> **Saved entries**:

^^^^^^^^

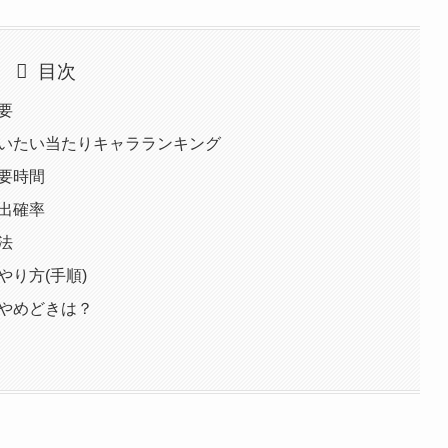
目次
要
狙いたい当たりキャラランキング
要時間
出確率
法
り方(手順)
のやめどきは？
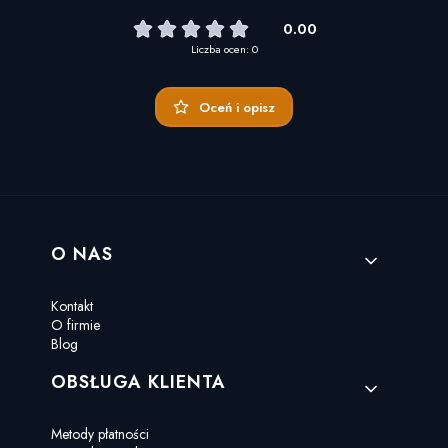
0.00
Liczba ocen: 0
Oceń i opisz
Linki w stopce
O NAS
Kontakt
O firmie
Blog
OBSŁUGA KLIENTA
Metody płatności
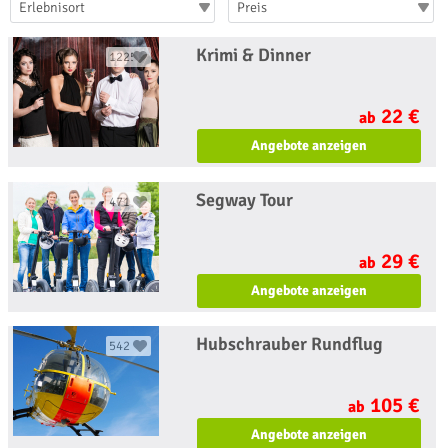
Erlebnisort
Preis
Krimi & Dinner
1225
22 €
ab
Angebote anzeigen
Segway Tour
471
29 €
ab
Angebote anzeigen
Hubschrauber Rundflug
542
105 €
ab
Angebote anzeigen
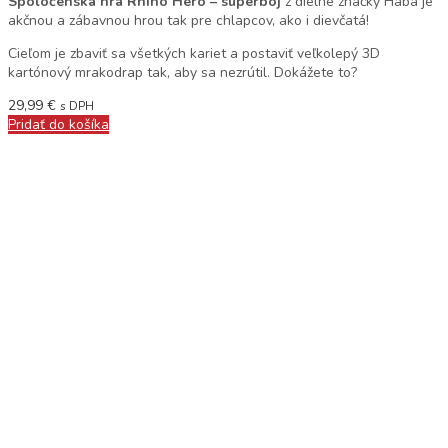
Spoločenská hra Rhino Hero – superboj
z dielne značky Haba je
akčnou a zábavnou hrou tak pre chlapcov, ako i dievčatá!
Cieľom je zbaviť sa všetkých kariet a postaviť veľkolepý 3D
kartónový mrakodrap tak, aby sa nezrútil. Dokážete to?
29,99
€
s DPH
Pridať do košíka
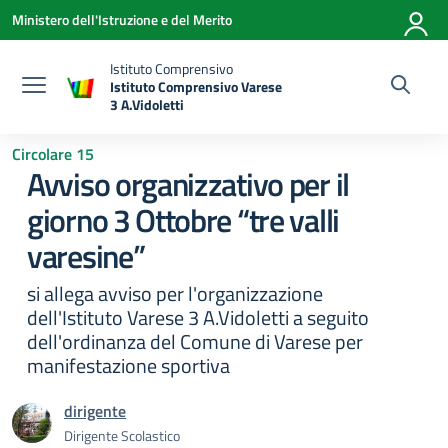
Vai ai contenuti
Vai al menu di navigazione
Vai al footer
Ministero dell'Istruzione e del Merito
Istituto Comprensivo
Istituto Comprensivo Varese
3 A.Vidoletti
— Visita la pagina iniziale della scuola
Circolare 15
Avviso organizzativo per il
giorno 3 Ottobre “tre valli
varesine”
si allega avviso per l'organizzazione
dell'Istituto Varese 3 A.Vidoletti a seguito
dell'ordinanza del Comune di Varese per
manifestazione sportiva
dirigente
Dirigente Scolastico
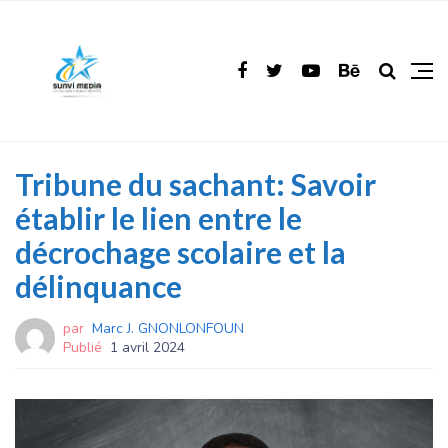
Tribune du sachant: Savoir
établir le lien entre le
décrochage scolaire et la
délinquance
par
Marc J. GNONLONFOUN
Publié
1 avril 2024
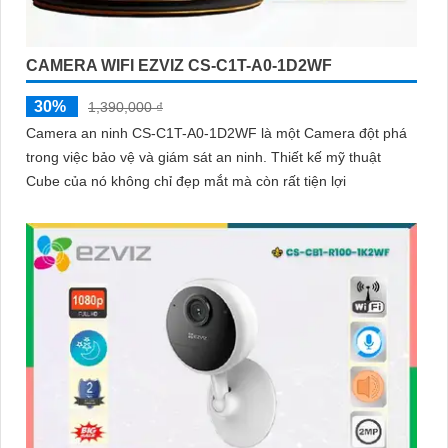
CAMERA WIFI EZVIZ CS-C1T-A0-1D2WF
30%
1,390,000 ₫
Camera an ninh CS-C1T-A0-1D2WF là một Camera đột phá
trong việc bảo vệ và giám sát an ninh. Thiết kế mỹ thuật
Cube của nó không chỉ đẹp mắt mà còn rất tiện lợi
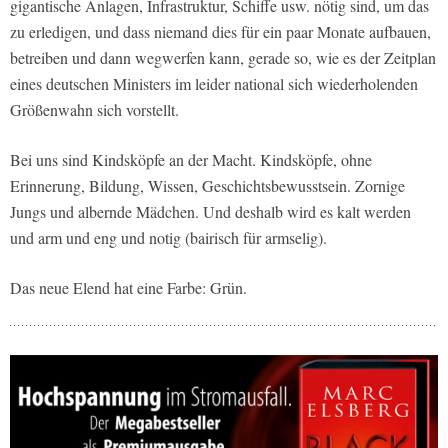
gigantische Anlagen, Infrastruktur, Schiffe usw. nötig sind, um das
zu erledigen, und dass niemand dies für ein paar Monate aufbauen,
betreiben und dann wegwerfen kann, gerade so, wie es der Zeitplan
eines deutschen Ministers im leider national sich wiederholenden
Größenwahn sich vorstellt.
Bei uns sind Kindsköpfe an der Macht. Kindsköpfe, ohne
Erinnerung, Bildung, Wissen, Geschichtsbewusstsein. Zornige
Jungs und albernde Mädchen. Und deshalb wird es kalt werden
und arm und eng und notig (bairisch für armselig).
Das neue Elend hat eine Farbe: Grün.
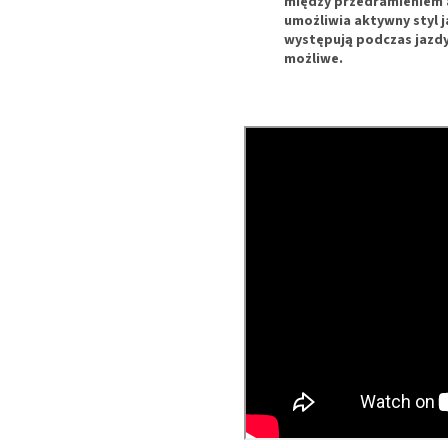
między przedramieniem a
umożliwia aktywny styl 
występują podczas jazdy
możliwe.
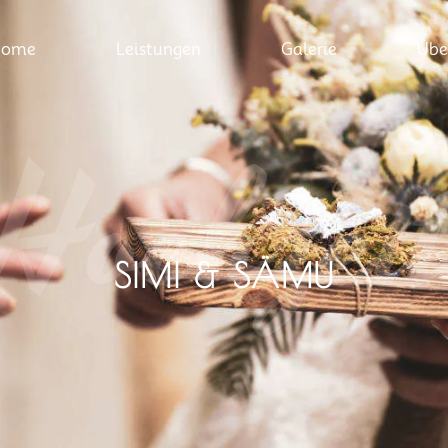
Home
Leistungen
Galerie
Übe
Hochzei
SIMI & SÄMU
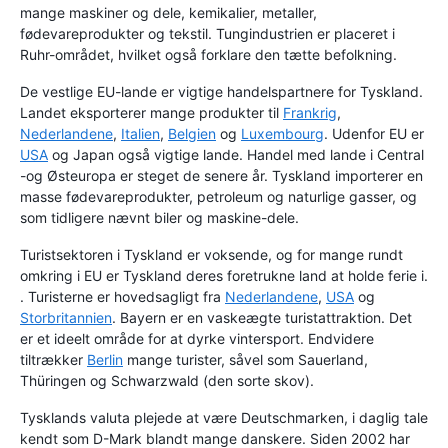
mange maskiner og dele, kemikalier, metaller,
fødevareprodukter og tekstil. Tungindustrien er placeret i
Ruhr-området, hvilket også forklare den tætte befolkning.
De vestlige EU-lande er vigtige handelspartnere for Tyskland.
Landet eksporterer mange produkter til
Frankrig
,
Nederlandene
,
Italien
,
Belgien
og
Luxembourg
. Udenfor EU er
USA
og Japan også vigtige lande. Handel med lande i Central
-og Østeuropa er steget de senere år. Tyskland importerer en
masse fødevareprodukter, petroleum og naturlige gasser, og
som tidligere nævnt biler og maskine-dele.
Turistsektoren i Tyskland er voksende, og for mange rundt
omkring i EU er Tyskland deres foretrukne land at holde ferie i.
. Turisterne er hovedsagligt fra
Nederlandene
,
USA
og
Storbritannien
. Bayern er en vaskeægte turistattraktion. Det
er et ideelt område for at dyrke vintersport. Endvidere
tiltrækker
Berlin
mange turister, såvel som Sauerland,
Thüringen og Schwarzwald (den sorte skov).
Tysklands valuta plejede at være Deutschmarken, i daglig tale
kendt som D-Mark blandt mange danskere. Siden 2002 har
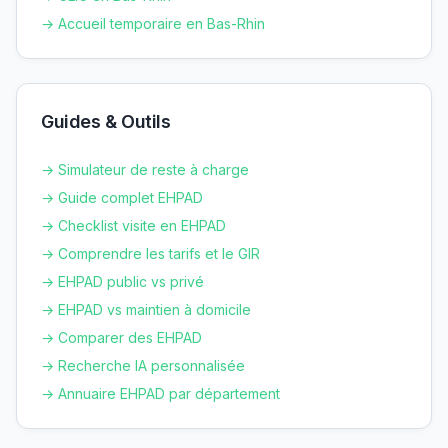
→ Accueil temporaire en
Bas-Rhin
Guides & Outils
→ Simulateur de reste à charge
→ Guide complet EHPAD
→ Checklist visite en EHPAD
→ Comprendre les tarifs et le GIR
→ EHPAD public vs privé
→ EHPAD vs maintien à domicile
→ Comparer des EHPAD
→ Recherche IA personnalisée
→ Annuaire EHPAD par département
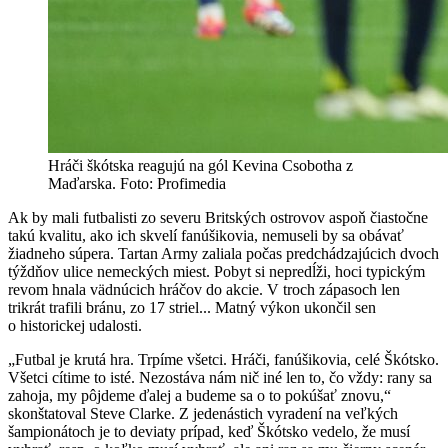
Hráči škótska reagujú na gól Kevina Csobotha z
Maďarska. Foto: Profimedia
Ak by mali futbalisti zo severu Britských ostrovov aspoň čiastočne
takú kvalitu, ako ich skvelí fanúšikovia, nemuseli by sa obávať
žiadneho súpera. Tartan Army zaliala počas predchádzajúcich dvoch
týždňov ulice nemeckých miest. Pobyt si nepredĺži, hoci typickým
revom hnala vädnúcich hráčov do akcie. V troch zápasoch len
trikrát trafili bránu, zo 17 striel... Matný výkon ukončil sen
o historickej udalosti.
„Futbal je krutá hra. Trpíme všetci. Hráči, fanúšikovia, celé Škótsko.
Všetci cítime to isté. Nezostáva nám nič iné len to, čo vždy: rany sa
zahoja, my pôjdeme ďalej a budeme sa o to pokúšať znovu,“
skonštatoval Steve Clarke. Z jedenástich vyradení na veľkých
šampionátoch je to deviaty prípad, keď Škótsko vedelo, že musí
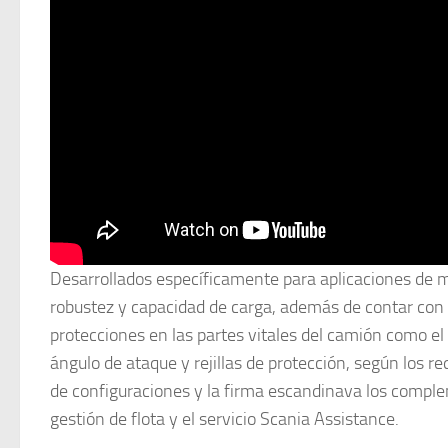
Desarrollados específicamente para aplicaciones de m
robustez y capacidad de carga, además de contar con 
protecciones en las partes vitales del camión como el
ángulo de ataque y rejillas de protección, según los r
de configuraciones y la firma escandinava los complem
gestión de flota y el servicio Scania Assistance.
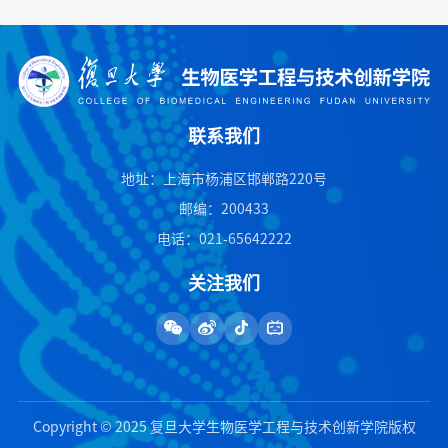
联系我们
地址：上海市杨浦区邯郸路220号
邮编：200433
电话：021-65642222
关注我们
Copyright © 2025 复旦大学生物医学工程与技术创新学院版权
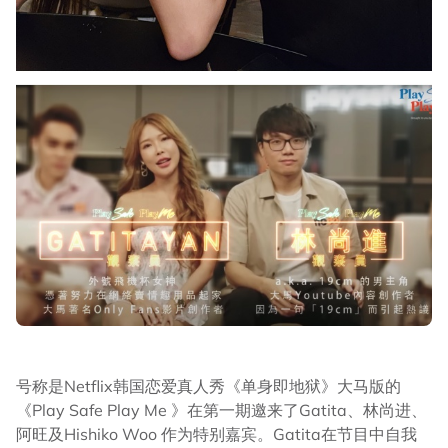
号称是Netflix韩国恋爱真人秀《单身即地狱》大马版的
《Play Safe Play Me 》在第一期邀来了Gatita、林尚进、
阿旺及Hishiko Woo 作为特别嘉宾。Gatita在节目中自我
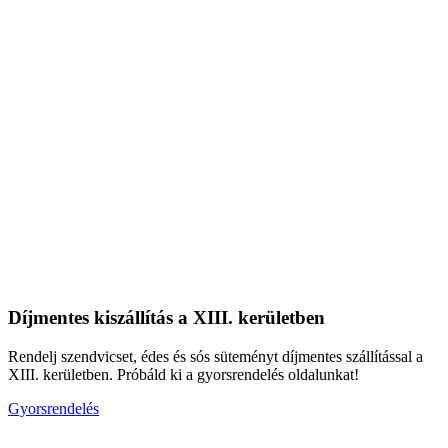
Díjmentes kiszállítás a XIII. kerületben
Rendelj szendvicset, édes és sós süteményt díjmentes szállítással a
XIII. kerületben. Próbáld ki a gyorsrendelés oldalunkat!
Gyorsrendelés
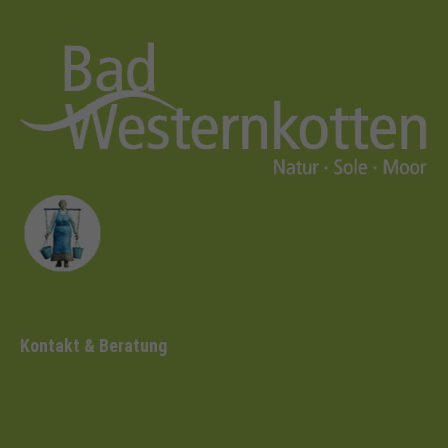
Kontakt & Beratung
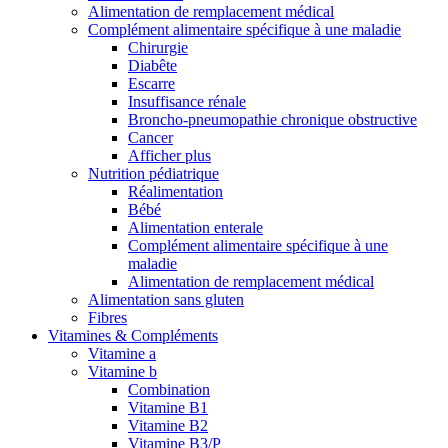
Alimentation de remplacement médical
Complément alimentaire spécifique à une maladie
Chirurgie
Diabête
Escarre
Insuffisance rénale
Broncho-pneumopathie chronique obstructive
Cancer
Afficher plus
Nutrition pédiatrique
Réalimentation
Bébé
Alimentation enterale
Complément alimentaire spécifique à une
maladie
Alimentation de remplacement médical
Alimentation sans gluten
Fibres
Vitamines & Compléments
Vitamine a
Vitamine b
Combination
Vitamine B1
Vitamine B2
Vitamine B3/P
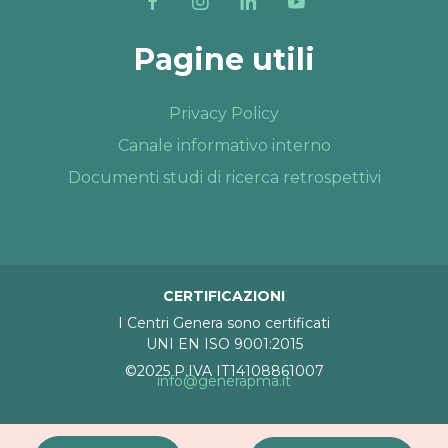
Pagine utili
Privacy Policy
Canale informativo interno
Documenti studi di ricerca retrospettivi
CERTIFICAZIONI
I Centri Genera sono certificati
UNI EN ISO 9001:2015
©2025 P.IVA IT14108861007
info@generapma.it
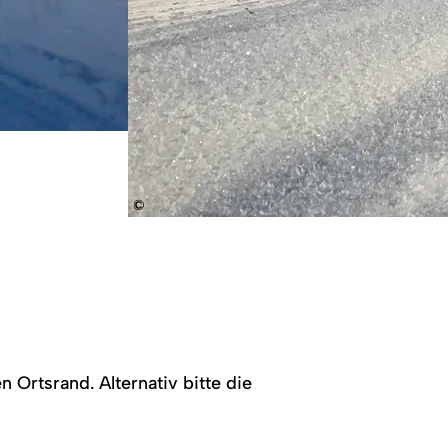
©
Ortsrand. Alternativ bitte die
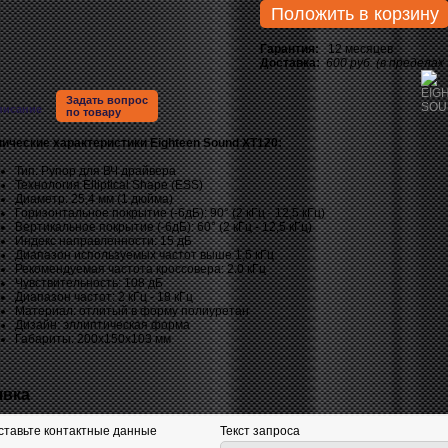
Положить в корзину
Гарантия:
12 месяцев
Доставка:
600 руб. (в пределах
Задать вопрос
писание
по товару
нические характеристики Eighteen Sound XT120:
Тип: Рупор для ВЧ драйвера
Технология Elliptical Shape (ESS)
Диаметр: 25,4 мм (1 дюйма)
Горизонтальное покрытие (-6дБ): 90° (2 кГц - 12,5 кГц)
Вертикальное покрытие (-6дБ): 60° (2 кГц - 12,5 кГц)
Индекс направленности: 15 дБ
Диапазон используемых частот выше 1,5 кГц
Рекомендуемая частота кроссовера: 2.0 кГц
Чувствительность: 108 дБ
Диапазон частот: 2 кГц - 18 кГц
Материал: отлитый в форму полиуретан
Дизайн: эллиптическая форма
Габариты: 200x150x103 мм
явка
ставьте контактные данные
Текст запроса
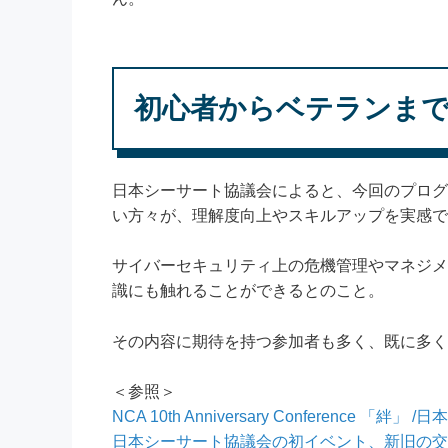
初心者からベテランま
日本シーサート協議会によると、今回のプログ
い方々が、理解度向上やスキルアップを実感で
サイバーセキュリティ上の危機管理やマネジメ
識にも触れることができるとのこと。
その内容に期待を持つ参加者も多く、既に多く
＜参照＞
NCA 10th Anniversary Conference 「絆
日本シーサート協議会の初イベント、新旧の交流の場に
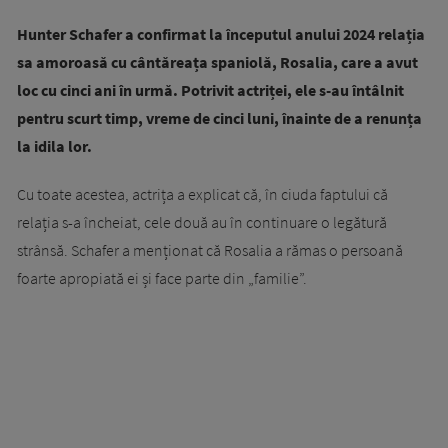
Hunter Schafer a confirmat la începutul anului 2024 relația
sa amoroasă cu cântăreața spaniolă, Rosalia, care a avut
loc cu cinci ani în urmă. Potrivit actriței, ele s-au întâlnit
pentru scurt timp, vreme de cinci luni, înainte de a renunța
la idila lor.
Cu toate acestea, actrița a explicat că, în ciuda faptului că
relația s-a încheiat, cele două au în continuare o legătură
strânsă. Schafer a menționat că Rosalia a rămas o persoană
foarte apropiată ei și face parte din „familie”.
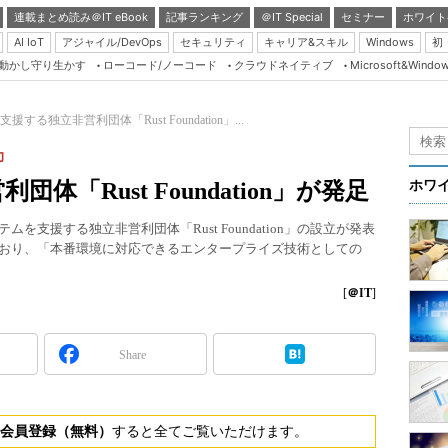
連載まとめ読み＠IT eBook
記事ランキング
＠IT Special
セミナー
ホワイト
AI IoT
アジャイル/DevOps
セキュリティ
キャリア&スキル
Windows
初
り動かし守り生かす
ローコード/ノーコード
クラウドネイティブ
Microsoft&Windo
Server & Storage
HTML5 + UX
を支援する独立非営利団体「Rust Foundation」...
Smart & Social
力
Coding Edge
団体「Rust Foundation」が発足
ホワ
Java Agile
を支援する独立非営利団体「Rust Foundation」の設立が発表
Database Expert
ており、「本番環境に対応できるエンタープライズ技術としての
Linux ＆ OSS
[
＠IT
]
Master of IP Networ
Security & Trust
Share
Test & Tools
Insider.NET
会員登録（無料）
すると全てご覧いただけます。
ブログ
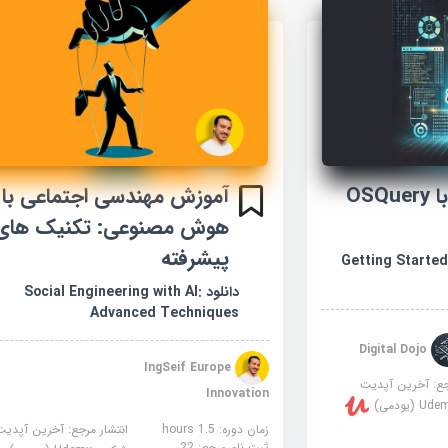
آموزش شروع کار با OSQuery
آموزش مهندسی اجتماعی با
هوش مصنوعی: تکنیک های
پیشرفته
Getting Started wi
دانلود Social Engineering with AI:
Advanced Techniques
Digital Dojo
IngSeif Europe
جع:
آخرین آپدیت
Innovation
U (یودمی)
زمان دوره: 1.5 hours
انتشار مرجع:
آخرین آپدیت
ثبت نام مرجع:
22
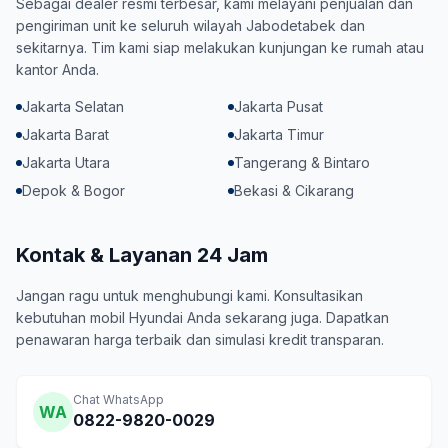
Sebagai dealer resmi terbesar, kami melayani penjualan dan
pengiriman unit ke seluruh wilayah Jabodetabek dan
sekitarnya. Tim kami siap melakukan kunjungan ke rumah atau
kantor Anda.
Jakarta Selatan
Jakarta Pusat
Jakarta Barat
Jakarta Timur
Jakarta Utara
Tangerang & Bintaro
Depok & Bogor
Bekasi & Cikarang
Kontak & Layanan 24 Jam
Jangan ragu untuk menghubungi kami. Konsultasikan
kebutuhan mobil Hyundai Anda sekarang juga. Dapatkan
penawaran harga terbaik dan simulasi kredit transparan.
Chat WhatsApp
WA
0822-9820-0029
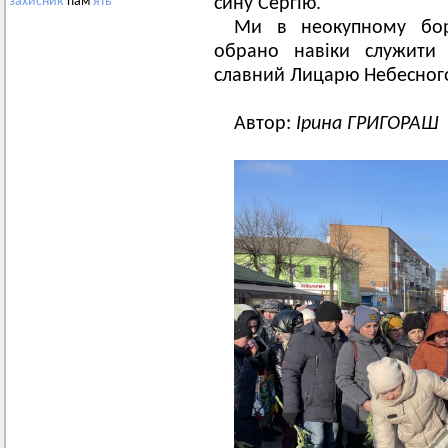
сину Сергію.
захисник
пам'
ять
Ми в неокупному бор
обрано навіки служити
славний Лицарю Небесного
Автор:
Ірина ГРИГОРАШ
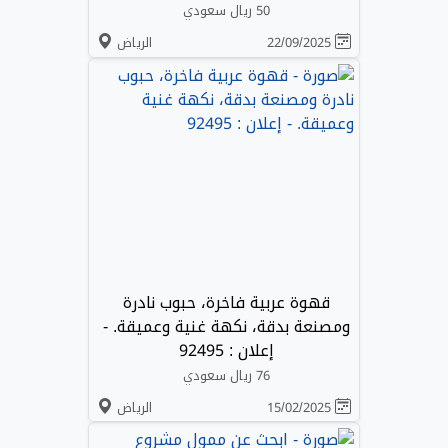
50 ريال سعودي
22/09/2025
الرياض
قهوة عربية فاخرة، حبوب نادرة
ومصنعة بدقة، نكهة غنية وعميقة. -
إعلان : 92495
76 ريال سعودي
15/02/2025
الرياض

^^^^^^^^

> **What to do**: Write out again, unchanged, every line from the one containing "Erlebnisort" down to the one containing "SIMI & SÄMU", including both of those lines. Leave the pictures out.

> **Your solution**:
Erlebnisort
Preis
Krimi & Dinner
1225
22 €
ab
Angebote anzeigen
Segway Tour
471
29 €
ab
Angebote anzeigen
Hubschrauber Rundflug
542
105 €
ab
Angebote anzeigen
Spoločenská hra Rhino Hero – superboj
z dielne značky Haba je
akčnou a zábavnou hrou tak pre chlapcov, ako i dievčatá!
Cieľom je zbaviť sa všetkých kariet a postaviť veľkolepý 3D
kartónový mrakodrap tak, aby sa nezrútil. Dokážete to?
29,99
€
s DPH
Pridať do košíka
Vai ai contenuti
Vai al menu di navigazione
Vai al footer
Ministero dell'Istruzione e del Merito
Istituto Comprensivo
Istituto Comprensivo Varese
3 A.Vidoletti
— Visita la pagina iniziale della scuola
Circolare 15
Avviso organizzativo per il
giorno 3 Ottobre “tre valli
varesine”
si allega avviso per l'organizzazione
dell'Istituto Varese 3 A.Vidoletti a seguito
dell'ordinanza del Comune di Varese per
manifestazione sportiva
dirigente
Dirigente Scolastico
Tribune du sachant: Savoir
établir le lien entre le
décrochage scolaire et la
délinquance
par
Marc J. GNONLONFOUN
Publié
1 avril 2024
CAMERA WIFI EZVIZ CS-C1T-A0-1D2WF
30%
1,390,000 ₫
Camera an ninh CS-C1T-A0-1D2WF là một Camera đột phá
trong việc bảo vệ và giám sát an ninh. Thiết kế mỹ thuật
Cube của nó không chỉ đẹp mắt mà còn rất tiện lợi
gigantische Anlagen, Infrastruktur, Schiffe usw. nötig sind, um das
zu erledigen, und dass niemand dies für ein paar Monate aufbauen,
betreiben und dann wegwerfen kann, gerade so, wie es der Zeitplan
eines deutschen Ministers im leider national sich wiederholenden
Größenwahn sich vorstellt.
Bei uns sind Kindsköpfe an der Macht. Kindsköpfe, ohne
Erinnerung, Bildung, Wissen, Geschichtsbewusstsein. Zornige
Jungs und albernde Mädchen. Und deshalb wird es kalt werden
und arm und eng und notig (bairisch für armselig).
Das neue Elend hat eine Farbe: Grün.
między przedramieniem a
umożliwia aktywny styl 
występują podczas jazdy
możliwe.
Home
Leistungen
Galerie
Übe
Hochzei
SIMI & SÄMU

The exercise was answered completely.